For managed listing, screening and records in one place, see SPEEDHOME landlord service.
FAQ
Can I pay cukai tanah online for any state in Malaysia?
Most Malaysian states offer online cukai tanah payment through their respective state land-office portals using FPX. A small number of states or districts may still require counter payment for certain transactions. Check the official state government website for the current payment options available for your lot.
What if I do not receive a cukai tanah notice?
The obligation to pay exists whether or not you receive a physical notice. If you have not received a notice, log into the state land-office portal with your lot number, or contact the state land office directly. This is especially important for recently purchased properties, where the land-office mailing details may not yet be updated to your name.

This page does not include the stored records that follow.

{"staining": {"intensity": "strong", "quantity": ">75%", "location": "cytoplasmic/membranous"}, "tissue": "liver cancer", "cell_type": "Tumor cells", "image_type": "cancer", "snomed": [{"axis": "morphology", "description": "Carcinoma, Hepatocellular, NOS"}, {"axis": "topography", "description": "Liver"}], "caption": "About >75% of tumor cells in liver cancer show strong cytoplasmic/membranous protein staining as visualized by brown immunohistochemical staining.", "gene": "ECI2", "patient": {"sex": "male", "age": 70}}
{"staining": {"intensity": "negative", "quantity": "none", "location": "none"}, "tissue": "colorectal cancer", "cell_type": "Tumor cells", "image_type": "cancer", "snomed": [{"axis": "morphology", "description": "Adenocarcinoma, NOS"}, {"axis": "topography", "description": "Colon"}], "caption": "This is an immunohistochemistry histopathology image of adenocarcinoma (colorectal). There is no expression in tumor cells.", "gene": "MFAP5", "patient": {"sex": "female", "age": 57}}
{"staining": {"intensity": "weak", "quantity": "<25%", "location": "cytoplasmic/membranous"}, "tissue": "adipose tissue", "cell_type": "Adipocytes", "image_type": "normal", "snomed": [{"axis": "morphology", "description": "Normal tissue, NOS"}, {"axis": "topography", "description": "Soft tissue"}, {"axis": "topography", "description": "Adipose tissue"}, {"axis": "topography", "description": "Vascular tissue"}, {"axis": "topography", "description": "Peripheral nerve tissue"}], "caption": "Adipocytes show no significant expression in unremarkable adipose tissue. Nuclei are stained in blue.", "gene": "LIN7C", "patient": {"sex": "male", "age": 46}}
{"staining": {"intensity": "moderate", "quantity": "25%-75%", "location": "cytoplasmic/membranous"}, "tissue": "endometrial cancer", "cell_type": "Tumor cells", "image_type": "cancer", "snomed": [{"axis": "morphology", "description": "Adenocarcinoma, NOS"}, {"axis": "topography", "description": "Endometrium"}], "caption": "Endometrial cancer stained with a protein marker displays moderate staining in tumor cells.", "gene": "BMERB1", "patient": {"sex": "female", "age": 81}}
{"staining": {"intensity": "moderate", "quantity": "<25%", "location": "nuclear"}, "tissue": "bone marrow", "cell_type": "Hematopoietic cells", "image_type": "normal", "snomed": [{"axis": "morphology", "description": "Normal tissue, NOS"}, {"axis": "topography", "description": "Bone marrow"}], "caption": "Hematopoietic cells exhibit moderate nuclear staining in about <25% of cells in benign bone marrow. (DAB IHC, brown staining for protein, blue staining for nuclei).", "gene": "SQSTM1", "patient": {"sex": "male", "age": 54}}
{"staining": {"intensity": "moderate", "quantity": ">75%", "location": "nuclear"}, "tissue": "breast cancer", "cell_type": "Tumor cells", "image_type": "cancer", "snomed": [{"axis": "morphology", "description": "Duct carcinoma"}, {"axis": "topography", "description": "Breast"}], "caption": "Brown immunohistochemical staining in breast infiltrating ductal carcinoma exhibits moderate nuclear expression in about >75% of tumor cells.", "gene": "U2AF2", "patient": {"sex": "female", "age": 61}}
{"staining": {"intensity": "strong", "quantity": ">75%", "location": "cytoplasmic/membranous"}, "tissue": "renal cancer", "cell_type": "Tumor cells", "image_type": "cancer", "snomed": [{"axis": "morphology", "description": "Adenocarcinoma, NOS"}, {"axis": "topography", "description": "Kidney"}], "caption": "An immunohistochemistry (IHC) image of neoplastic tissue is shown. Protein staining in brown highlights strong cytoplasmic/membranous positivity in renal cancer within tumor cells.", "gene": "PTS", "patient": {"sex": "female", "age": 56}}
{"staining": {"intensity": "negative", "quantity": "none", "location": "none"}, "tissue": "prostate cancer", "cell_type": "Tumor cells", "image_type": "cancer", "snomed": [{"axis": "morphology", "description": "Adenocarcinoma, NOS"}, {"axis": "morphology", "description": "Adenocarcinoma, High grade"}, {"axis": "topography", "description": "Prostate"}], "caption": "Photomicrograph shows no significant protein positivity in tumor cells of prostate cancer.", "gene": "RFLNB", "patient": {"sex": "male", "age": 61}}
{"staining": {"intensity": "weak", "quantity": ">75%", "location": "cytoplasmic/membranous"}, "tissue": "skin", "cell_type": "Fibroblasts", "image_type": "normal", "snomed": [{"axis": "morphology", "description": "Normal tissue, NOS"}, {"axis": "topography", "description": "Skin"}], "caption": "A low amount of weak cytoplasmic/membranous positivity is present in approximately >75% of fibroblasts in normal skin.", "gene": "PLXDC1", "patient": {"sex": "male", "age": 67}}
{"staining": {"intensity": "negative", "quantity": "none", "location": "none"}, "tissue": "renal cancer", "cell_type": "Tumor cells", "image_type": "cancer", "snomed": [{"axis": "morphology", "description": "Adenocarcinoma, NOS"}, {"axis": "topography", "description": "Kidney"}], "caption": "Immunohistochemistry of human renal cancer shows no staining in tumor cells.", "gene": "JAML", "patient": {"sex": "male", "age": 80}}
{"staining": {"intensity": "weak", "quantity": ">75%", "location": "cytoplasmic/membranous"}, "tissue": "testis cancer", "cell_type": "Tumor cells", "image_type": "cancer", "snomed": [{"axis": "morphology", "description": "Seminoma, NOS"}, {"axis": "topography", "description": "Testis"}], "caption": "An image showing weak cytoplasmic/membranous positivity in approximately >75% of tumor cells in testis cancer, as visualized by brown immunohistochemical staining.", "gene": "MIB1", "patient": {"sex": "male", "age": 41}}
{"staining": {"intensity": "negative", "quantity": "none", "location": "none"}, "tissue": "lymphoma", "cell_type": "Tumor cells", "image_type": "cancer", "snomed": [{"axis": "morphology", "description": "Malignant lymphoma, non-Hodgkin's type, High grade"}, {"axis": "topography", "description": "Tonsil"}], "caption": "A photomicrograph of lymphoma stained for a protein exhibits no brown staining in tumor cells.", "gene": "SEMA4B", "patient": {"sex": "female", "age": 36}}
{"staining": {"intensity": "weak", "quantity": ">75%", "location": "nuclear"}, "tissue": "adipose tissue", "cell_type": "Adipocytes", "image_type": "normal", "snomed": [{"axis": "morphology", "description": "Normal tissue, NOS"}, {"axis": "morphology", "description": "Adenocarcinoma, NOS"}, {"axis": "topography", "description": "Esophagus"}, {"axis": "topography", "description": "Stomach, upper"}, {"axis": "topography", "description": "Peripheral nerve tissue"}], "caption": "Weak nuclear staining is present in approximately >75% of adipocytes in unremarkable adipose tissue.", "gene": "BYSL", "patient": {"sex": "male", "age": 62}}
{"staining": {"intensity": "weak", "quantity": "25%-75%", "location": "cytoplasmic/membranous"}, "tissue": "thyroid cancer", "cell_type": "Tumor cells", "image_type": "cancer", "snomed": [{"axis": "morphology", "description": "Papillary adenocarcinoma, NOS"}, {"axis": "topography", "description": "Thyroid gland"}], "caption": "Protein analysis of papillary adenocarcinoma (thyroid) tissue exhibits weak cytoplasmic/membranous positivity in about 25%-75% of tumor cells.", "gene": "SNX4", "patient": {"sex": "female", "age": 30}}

Is cukai tanah the same as cukai taksiran?
No. Cukai tanah is quit rent levied by the state land office and is based on the land area and category. Cukai taksiran is assessment tax levied by the local council (for example, MBPJ, DBKL, MBJB) and is based on the annual value of the property. Both are paid annually and both are deductible landlord expenses under LHDN Public Ruling No. 12/2018.
Can I claim cukai tanah as a tax deduction?
Yes, if you let the property. Under LHDN Public Ruling No. 12/2018, quit rent (cukai tanah) is an explicitly named deductible direct expense for ordinary residential letting under Section 4(d). Keep the official receipt and record which property and which year it covers.
Does the tenant pay cukai tanah?
No. Cukai tanah is levied on the land-title owner, not the tenant. The landlord pays it. Some tenancy agreements include a clause requiring the tenant to reimburse assessment tax (cukai taksiran) — but that is separate and depends on what the agreement says. Cukai tanah is always the landlord's obligation.
How far back can the state land office pursue unpaid cukai tanah?
The limitation period for state land-charge recovery depends on the specific state's National Land Code provisions and land legislation. If you are purchasing a property or have discovered a gap in payments, consult a solicitor and commission a proper land-search — this is a conveyancing due-diligence step, not a question with a single national answer.